**THE DATA**.

= = =

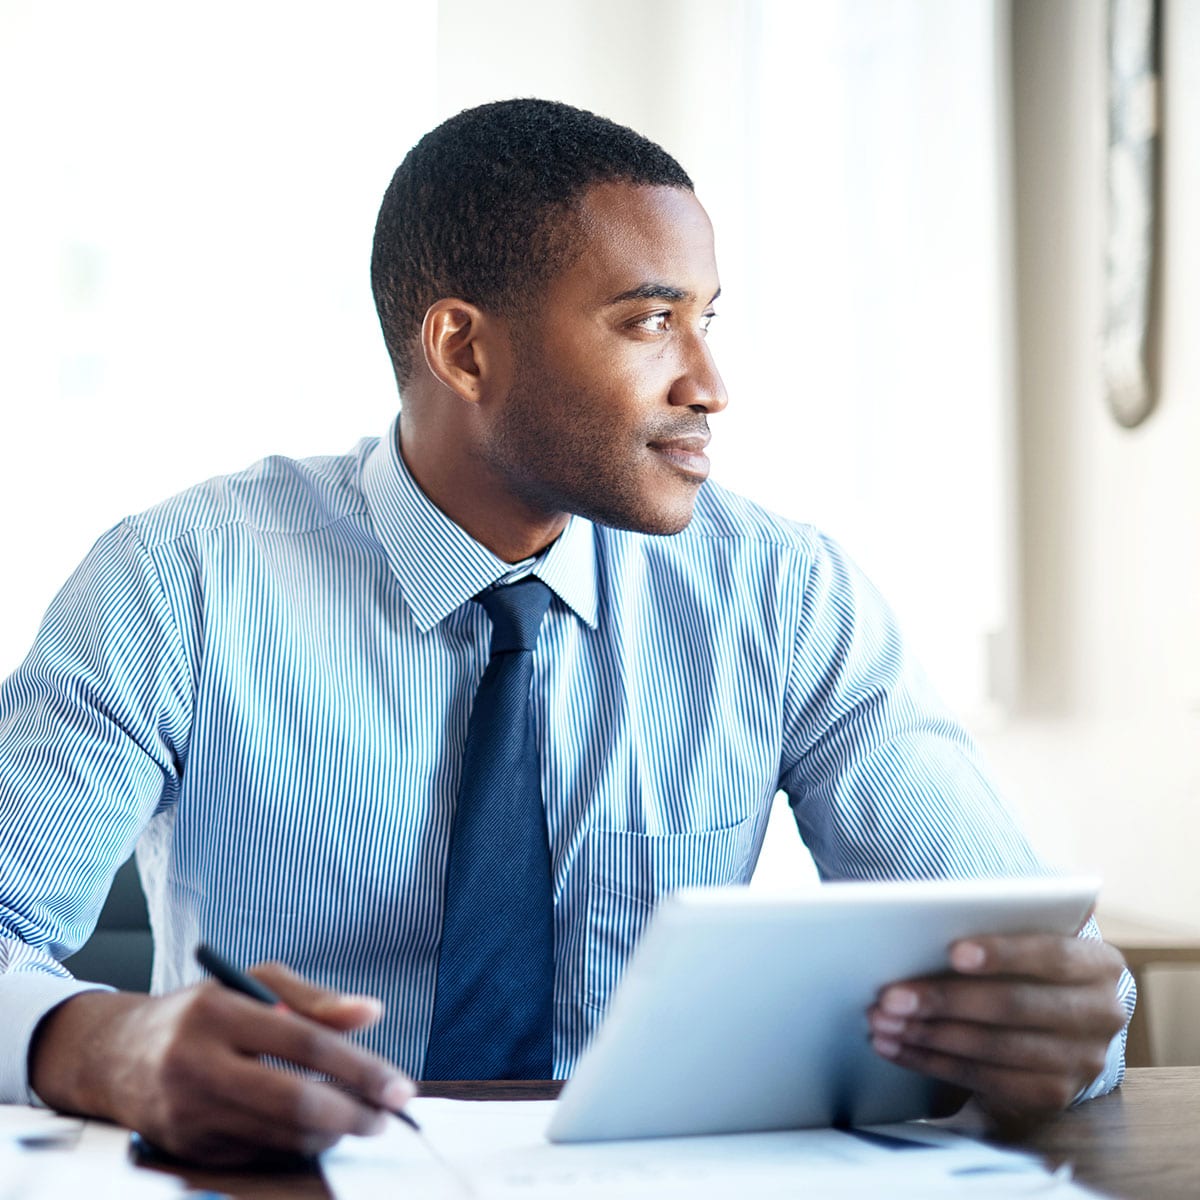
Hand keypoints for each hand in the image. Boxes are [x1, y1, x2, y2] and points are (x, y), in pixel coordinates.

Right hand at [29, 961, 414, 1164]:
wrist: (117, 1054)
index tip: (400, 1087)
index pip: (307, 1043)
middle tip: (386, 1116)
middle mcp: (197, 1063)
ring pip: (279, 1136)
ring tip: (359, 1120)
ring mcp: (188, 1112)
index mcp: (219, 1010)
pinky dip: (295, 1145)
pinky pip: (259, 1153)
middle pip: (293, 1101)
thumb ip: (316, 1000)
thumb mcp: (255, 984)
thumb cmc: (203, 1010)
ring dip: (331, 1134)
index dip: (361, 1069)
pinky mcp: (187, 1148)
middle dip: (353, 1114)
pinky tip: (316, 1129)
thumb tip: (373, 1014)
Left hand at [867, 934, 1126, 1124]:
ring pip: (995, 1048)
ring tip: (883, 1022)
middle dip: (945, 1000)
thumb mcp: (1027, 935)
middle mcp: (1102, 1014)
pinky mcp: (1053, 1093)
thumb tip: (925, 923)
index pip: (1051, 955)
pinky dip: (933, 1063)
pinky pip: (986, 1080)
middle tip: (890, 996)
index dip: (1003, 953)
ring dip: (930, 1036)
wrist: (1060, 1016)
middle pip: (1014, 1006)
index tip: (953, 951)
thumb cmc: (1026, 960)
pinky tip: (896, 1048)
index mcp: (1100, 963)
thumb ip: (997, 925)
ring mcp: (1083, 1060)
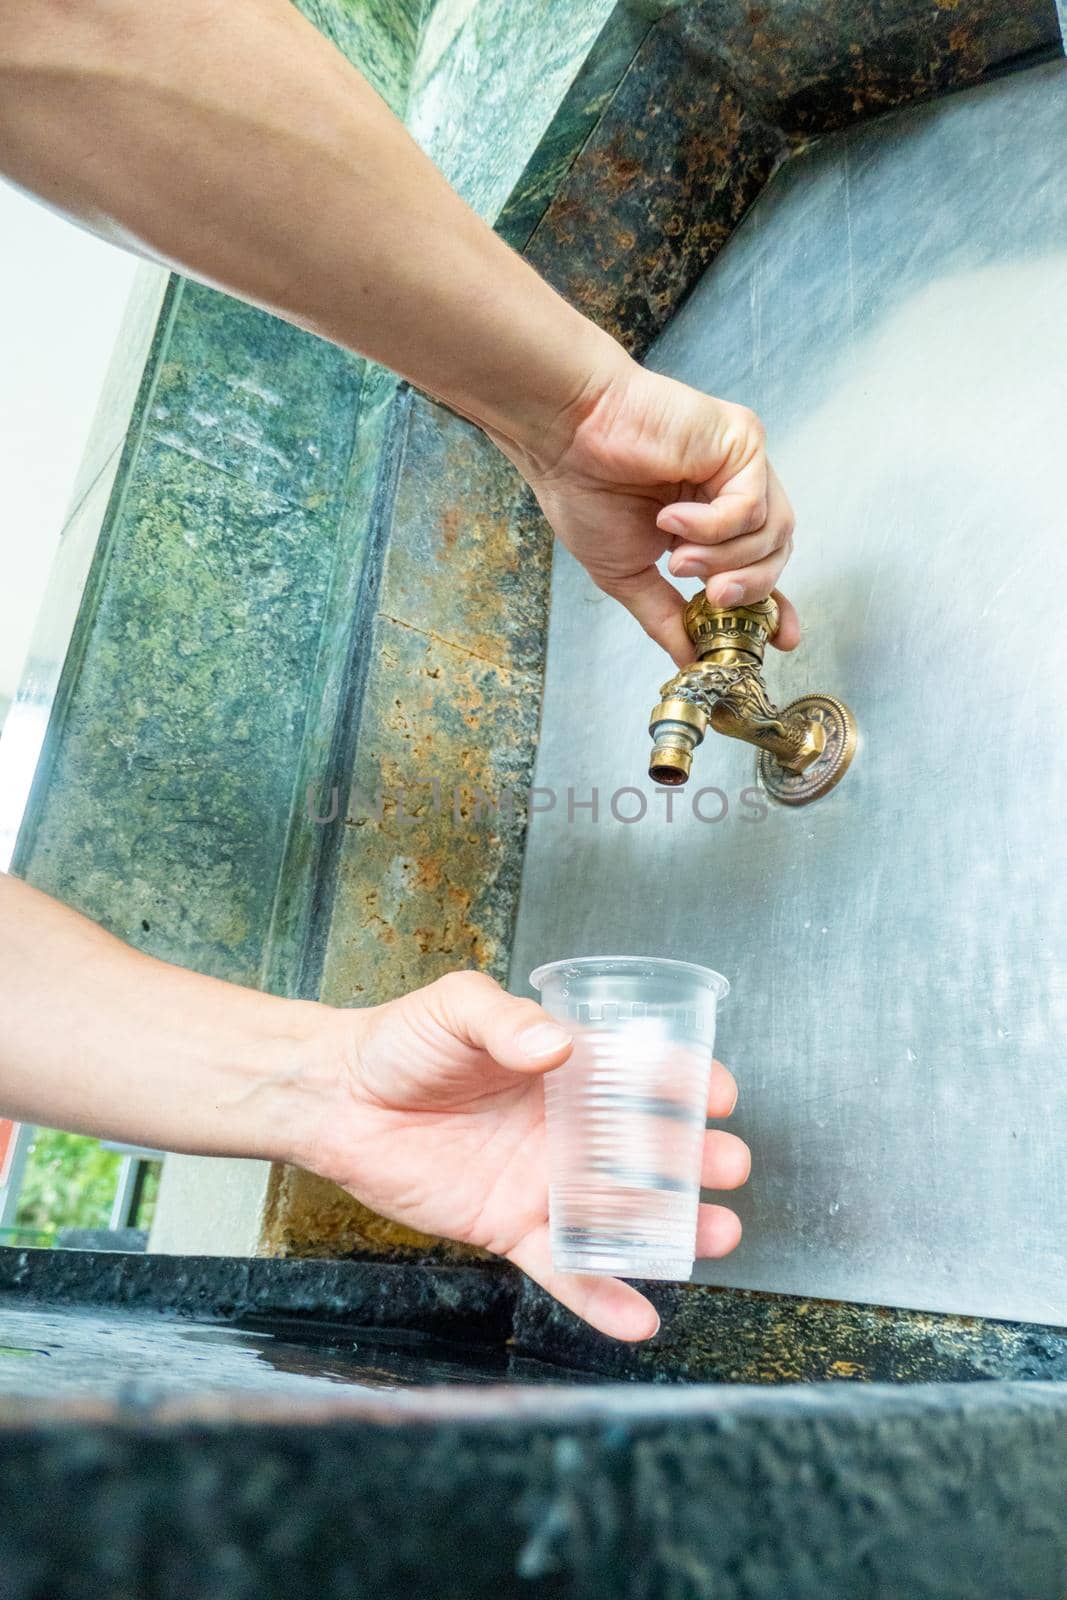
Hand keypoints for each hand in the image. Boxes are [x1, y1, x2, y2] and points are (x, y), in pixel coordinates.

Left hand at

= = =

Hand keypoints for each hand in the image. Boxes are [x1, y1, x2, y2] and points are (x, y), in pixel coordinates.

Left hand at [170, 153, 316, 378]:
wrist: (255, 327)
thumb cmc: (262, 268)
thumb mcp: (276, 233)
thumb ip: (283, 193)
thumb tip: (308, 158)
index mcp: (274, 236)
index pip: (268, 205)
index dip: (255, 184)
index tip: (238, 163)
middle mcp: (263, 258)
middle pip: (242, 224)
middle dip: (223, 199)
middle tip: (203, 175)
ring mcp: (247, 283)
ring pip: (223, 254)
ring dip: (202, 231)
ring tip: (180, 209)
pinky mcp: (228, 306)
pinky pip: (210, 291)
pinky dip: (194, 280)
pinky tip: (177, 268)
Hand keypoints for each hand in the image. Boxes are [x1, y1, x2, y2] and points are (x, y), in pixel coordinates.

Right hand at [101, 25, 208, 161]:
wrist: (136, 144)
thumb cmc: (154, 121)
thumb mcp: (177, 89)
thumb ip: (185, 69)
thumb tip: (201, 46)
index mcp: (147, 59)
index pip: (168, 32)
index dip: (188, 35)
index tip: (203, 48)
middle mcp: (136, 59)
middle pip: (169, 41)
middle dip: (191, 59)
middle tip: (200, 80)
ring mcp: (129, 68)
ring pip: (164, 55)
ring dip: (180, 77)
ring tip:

= = =

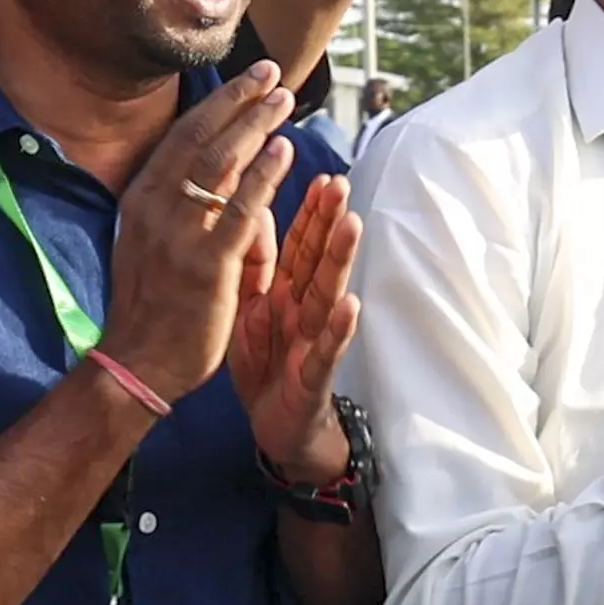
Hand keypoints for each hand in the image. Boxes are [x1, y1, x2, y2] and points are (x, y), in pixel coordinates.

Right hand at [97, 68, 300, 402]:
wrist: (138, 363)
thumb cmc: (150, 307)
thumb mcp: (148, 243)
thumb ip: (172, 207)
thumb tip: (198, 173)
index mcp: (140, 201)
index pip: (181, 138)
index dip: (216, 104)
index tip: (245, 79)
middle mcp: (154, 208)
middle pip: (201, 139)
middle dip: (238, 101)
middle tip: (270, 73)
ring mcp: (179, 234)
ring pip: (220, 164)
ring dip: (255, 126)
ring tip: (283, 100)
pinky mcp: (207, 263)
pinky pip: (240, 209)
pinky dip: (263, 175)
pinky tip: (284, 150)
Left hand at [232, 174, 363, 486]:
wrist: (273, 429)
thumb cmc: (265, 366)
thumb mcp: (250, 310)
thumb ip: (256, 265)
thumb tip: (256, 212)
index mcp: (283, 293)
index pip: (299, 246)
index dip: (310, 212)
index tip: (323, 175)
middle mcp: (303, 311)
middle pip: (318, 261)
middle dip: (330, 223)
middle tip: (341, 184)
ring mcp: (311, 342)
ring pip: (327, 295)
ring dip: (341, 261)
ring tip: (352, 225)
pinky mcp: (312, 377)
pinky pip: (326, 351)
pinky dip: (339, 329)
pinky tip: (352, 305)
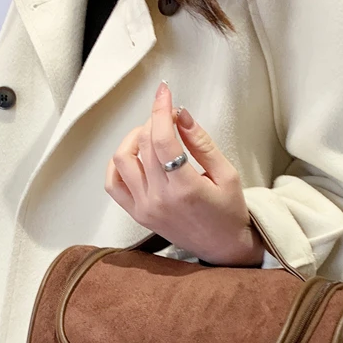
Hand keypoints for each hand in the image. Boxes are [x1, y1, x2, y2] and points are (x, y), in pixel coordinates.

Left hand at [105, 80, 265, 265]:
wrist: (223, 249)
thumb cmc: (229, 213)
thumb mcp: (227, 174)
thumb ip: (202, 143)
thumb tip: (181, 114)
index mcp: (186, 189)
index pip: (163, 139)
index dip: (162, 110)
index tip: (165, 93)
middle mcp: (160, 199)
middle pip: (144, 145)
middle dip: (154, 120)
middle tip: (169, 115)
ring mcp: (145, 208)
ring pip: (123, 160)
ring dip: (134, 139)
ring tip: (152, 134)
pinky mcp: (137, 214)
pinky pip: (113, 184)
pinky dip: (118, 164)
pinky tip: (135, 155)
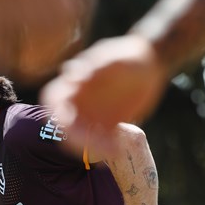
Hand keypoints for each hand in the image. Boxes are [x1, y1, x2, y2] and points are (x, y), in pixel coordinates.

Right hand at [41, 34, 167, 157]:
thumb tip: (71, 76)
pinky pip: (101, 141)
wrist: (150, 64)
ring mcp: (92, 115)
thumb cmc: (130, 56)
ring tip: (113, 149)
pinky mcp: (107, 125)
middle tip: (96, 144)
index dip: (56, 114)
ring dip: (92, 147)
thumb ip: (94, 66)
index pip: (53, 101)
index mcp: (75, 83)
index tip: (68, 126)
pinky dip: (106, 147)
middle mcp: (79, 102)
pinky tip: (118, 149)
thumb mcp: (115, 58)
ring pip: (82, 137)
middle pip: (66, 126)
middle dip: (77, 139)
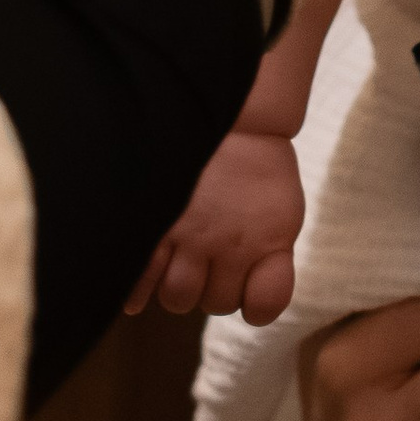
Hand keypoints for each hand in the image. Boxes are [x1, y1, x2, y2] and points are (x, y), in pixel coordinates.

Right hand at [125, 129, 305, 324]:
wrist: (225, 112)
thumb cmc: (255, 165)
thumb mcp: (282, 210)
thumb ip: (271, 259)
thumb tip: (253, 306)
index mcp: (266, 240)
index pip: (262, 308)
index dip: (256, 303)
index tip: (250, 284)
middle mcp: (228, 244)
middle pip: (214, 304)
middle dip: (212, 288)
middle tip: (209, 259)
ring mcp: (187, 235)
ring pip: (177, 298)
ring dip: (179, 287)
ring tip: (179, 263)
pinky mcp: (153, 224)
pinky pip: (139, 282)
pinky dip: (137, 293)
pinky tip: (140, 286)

= = =

Given the records above, reproduce precisely and only the lines between the line holding "pinky tip: (316, 1129)" and the line holding "pinky pip: (986, 1080)", inclusive.

pinky tip: (316, 1129)
thumb tip: (373, 1014)
Left hand at [867, 934, 1126, 1124]:
ring pip: (995, 1048)
ring tip: (883, 1022)
middle dip: (945, 1000)
thumb mcp: (1027, 935)
middle mcp: (1102, 1014)
pinky mcp: (1053, 1093)
thumb tip: (925, 923)
index pip: (1051, 955)
pinky dip: (933, 1063)
pinky pip: (986, 1080)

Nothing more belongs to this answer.